Humidity from the processes and breathing of trees and bacterial presence in air increased the rainfall, gradually regenerating two hundred and fifty new species of plants, including medicinal ones presumed to be dormant, re-catalyzed from ancient rainforest seeds during the restoration of soil PH to 6.5.

Fresh water aquifers added to deep soil water basins and further new kingdoms of life sprang up. Medicines allowed for health care of local groups and animals.

With more growing life, increasing forest products permitted the residents bio-based economic activities and their larger community provisions with food, water, products and education from reforestation.

Quality wood made musical instruments. The Gaviotan pine resin turned out to be valuable for turpentines on the international market and with biofuels too.

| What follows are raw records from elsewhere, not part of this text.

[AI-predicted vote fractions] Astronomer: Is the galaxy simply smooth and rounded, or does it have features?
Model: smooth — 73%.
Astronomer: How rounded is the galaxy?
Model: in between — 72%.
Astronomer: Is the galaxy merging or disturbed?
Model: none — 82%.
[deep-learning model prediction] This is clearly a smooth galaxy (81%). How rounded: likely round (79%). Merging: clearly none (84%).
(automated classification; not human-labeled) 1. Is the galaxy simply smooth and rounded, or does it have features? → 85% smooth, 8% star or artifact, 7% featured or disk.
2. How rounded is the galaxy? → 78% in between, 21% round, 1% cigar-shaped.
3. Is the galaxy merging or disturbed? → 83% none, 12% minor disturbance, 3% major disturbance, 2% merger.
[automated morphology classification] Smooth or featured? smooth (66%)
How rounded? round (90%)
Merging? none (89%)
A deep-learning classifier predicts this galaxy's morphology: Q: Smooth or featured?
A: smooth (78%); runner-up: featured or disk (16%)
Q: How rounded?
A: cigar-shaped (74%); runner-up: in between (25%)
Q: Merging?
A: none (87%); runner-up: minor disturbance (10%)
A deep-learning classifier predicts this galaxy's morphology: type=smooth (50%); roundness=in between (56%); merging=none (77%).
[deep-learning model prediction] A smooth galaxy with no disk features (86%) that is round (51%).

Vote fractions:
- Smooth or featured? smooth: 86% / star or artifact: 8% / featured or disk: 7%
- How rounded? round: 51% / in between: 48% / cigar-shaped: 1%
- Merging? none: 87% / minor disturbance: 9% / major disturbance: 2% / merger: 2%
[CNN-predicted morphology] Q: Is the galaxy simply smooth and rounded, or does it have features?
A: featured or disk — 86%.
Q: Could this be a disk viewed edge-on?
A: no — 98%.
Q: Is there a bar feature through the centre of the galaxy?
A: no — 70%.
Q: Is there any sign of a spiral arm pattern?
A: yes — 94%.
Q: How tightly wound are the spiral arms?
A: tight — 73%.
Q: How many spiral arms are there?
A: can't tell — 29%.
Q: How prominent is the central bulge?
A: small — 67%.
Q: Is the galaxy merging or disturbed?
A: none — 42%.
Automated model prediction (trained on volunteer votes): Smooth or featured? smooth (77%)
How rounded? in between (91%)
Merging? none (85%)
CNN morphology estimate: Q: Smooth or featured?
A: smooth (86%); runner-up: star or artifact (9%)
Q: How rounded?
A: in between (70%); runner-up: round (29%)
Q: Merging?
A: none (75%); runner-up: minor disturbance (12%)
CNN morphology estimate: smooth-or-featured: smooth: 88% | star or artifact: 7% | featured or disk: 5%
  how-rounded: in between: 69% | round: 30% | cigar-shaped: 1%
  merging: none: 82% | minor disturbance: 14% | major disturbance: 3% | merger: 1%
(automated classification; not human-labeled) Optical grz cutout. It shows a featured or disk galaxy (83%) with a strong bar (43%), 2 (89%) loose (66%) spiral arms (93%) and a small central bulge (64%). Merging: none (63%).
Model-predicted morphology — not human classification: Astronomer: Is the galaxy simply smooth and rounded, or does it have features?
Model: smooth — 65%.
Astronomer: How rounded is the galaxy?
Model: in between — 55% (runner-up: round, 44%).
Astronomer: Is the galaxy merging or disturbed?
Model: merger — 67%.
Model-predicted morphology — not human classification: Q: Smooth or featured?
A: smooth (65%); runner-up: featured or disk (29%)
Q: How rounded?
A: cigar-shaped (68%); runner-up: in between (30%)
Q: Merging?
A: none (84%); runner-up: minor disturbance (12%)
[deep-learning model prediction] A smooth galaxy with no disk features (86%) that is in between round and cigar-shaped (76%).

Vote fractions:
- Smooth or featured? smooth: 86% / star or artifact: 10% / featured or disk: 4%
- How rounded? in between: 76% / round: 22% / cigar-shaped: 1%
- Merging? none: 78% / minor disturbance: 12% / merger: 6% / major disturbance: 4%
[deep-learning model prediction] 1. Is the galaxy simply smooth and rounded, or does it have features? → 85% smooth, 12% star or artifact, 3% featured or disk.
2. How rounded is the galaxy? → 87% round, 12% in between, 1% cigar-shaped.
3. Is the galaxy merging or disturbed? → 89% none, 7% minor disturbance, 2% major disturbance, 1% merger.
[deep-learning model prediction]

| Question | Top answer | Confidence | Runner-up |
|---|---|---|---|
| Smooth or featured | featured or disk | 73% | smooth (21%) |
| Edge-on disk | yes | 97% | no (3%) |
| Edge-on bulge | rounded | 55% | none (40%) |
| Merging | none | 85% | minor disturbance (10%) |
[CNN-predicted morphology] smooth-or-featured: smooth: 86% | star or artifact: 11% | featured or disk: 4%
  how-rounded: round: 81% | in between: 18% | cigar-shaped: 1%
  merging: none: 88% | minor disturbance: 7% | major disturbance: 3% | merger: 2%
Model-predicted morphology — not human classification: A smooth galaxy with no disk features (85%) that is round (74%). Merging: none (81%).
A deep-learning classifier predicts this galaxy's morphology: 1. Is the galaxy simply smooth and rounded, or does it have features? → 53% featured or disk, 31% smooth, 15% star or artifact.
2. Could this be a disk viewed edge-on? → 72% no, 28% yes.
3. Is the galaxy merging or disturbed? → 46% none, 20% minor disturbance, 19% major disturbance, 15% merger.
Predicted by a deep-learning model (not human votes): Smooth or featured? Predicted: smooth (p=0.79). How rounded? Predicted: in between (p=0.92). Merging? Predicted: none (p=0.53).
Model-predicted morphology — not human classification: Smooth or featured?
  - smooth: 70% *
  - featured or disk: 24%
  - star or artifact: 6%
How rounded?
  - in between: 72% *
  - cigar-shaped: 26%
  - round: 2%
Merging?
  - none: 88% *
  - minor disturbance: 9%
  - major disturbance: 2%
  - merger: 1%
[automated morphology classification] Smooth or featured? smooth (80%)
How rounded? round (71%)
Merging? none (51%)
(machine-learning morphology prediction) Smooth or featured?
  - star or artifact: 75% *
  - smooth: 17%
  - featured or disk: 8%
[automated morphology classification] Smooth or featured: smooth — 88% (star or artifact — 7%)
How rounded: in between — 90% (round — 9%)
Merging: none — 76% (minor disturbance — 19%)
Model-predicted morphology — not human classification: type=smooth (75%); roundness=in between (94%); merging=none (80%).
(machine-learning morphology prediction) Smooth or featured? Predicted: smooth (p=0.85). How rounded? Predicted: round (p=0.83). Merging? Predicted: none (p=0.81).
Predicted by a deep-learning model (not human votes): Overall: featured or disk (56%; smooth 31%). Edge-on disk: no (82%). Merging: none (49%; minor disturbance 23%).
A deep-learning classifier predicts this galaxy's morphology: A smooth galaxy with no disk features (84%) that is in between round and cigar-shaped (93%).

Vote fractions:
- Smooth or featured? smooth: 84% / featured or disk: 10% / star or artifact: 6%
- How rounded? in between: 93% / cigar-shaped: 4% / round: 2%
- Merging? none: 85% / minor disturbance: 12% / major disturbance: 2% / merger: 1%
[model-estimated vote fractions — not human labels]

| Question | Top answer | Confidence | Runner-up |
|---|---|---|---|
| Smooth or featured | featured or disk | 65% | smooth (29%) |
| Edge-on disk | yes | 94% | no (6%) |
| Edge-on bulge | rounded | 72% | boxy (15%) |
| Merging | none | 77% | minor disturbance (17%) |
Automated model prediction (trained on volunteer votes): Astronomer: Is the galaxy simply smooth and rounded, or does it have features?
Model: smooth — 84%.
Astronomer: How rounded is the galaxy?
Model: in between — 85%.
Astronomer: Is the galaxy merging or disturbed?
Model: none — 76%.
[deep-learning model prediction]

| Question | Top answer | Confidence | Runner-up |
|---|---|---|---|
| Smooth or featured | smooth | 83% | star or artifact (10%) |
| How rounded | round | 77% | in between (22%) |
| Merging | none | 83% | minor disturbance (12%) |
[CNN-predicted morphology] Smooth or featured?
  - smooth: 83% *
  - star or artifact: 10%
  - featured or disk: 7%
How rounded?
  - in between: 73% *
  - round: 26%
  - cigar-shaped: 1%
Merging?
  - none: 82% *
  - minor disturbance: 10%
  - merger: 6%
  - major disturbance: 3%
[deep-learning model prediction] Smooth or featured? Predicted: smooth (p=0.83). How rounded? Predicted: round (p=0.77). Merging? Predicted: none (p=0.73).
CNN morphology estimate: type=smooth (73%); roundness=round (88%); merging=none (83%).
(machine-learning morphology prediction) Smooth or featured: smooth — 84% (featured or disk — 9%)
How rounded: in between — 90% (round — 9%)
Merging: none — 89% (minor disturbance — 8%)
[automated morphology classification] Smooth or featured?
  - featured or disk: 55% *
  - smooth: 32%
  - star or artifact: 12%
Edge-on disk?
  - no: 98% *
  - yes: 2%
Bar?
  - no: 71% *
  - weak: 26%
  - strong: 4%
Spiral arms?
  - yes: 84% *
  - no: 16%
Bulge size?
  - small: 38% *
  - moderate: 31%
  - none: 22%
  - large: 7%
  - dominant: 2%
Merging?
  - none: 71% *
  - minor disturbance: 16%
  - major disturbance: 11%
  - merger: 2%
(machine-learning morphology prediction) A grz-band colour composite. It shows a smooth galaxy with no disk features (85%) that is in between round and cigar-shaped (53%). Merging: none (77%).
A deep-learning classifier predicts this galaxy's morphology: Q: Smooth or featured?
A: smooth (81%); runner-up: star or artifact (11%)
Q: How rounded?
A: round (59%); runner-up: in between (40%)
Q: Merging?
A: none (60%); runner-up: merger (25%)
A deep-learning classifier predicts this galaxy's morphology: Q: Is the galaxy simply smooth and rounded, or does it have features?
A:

The empowered villagers using clever solutions in biology, physics and green chemistry, with a zero waste biorefinery for their resin packaging right at it's core, built many inventions: a water-pumping children's playground, processing facilities for mineral waters with packaging to be recycled as toys, a manual well-digger, ox-drawn land graders; peanut shellers, balers which compressed hay into bricks, solar grain dryers, pedal-powered grinders, sugar cane presses, solar panels, solar kettle, micro-hydro plantation and a naturally ventilated and UV purified hospital with sterilization and distillation for surgeries too.